Meskipun nampaknya pemerintah dalam hal ini sudah memberikan solusi, namun jika betul pemerintah ingin meningkatkan kinerja para guru, harusnya pemerintah memiliki tata cara yang lebih baik dan betul-betul memperhatikan kondisi guru di lapangan. Kita dukung harapan dari PB PGRI agar pemerintah lebih dulu menuntaskan persoalan pembinaan guru yang sudah berjalan seperti masalah sertifikasi     agar betul-betul menyentuh terhadap peningkatan profesionalisme guru, semoga. Wallahu’alam.
Penulis
Guru SMAN 1 Rajagaluh, Ketua Asosiasi Guru Penulis
Sekum AGPAII Kab. Majalengka

1 komentar:

  1. Saya sependapat dengan penulis di atas.Pemerintah sebaiknya melihat langsung bagaimana kondisi di lapangan, apalagi di sekolah swasta yang baru berkembang di sekolah negeri yang kelasnya banyak pun masih ada yang belum memenuhi jam tatap muka. Ini memjadi masalah besar apalagi dikaitkan dengan tunjangan sertifikasi, tunjangan bisa tidak turun kalau jumlah jam mengajar tidak 24 jam.Katanya pemerintah dengan adanyasertifikasi ingin menyejahterakan guru, tapi kenyataannya membuat guru menjadi stres.
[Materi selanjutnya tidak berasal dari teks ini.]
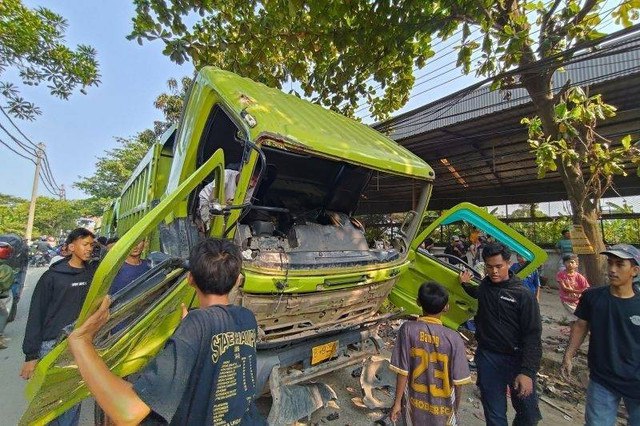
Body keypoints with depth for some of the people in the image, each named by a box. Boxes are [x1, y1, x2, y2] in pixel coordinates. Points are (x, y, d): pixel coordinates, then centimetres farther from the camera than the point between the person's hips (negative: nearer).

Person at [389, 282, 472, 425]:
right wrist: (456, 408, 9)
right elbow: (458, 381, -10)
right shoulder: (453, 338, -21)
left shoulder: (408, 329, -21)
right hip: (442, 406, 0)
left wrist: (397, 402, -1)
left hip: (415, 403, 0)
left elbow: (402, 372, -15)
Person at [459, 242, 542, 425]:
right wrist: (465, 284, 21)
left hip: (517, 359, -3)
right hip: (488, 358, 3)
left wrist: (527, 371, -19)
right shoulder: (485, 285, 2)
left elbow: (532, 335, -14)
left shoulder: (523, 295, -12)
Harus diingat kerja guru menghadapi makhluk hidup berbeda dengan pekerjaan yang hanya menghadapi kertas, mestinya pemerintah menganalisis bagaimana repotnya menjadi guru,selain menghadapi siswa dengan berbagai karakter dan berbagai latar belakang juga harus membuat administrasi guru yang seabreg banyaknya,bukan pekerjaan yang mudah. Jangan hanya melihat sepintas dari luarnya saja yang kelihatan santai.